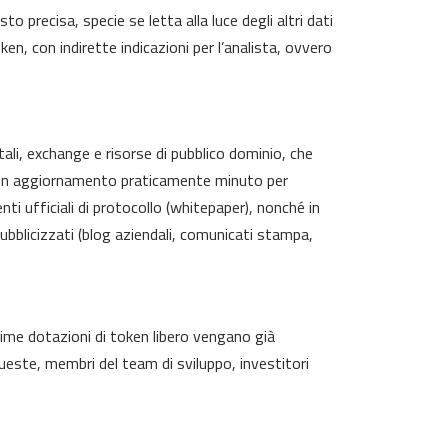
 precisa, specie se letta alla luce degli altri dati
ken, con indirette indicazioni per l’analista, ovvero
rtali, exchange e risorse di pubblico dominio, che
 con aggiornamento praticamente minuto per
 ufficiali di protocollo (whitepaper), nonché in
blicizzati (blog aziendali, comunicati stampa,
 prime dotazioni di token libero vengano già
queste, membri del team di sviluppo, investitori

##############################

:: What is expected ::
Make an exact copy of all entries above, dropping the images.

:: Response area ::
 precisa, specie se letta alla luce degli altri dati
ken, con indirette indicazioni per l’analista, ovvero
rtali, exchange e risorse di pubblico dominio, che
 con aggiornamento praticamente minuto per
 ufficiali di protocollo (whitepaper), nonché in
blicizzati (blog aziendali, comunicati stampa,
 prime dotazioni di token libero vengano già
queste, membri del team di sviluppo, investitori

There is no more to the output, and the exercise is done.